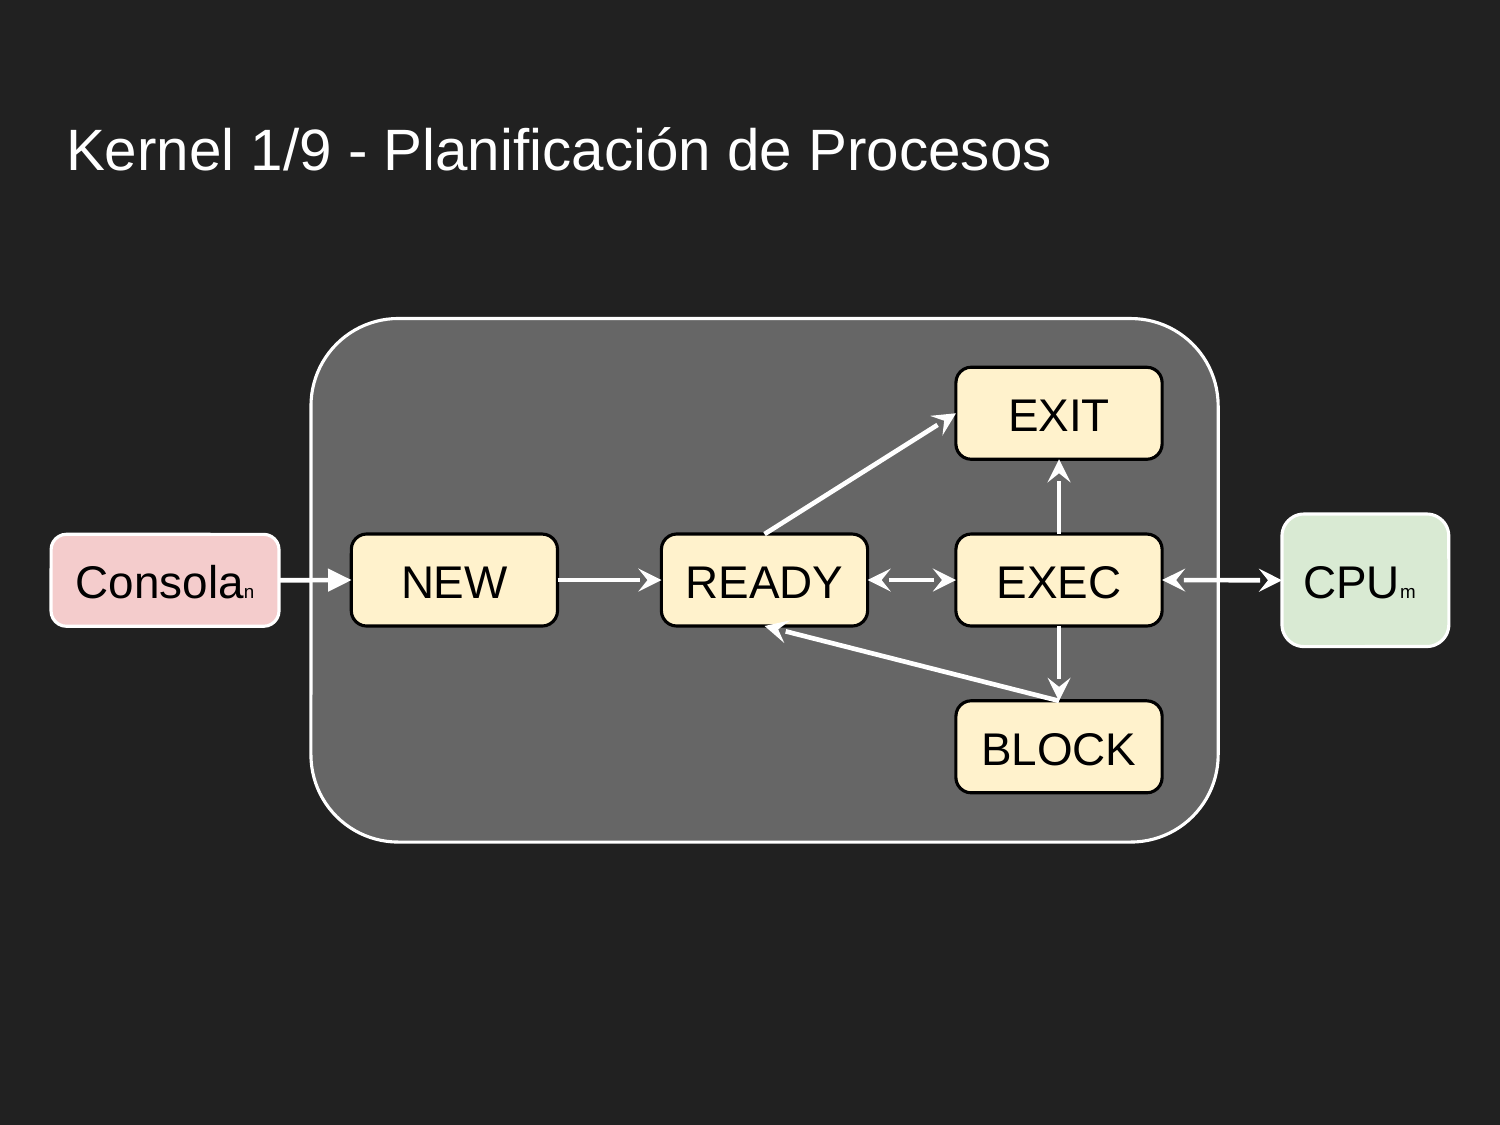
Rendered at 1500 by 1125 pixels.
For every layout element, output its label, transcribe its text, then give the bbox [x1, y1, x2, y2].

text_box EXIT [955, 367, 1163, 460]
title Kernel 1/9 - Planificación de Procesos [51, 97, 1449, 223]
text_box NEW [351, 533, 558, 627]
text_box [764, 412, 957, 535]
text_box BLOCK [955, 700, 1163, 793]
text_box EXEC [955, 533, 1163, 627]
text_box Consolan [51, 534, 280, 627]
text_box READY [661, 533, 868, 627]
text_box [310, 318, 1219, 579]
text_box CPUm [1281, 514, 1449, 647]
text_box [764, 625, 1060, 702]
text_box [310, 587, 1219, 843]
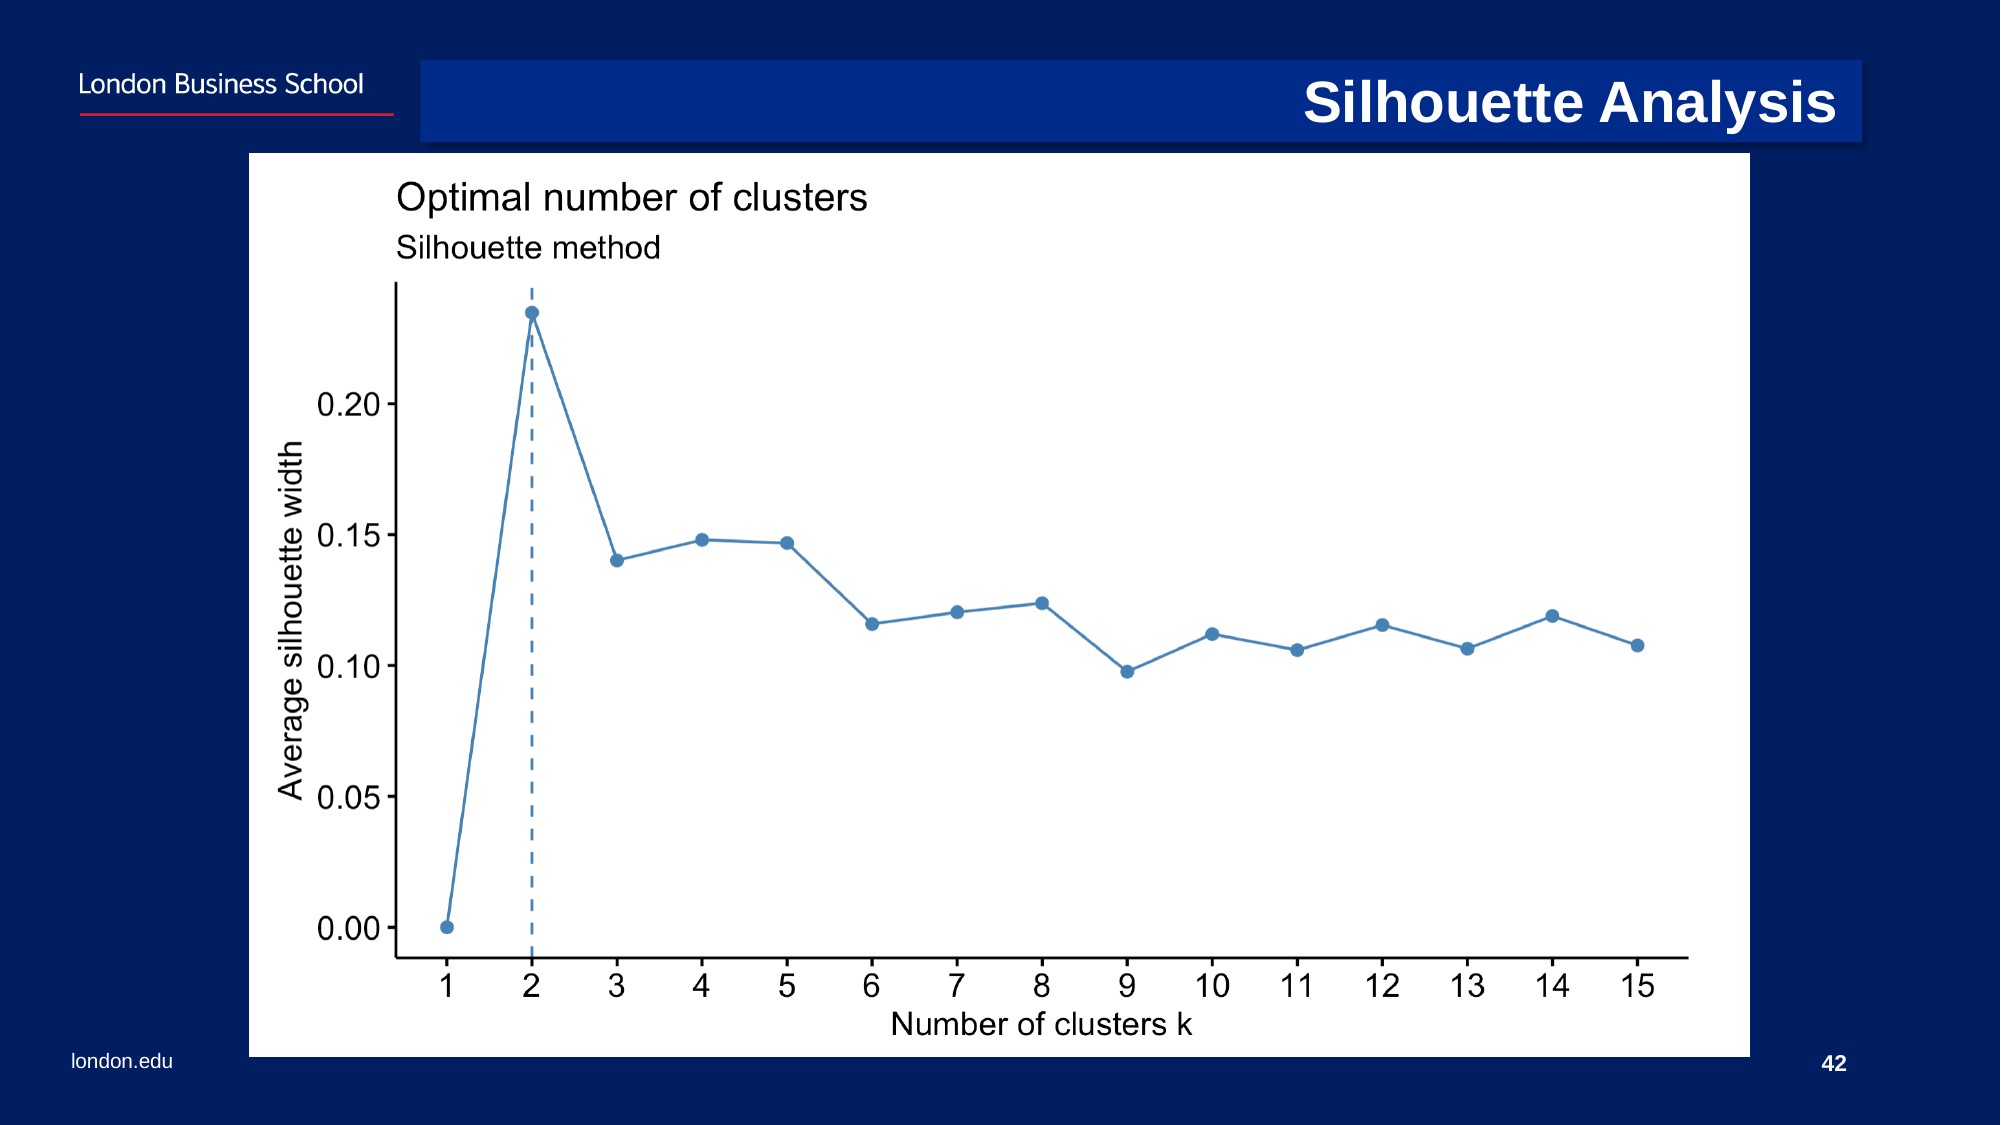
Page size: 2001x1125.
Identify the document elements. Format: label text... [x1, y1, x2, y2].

title Silhouette Analysis [420, 59, 1863, 143]
picture [66, 59, 394, 137]
picture [249, 153, 1750, 1057]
====
What the task requires >> Beginning with the line that contains "Page size: 2001x1125.", write out every line through the end of the entries above, exactly.

Written response >>
Page size: 2001x1125.
Identify the document elements. Format: label text... [x1, y1, x2, y2].

title Silhouette Analysis [420, 59, 1863, 143]
picture [66, 59, 394, 137]
picture [249, 153, 1750, 1057]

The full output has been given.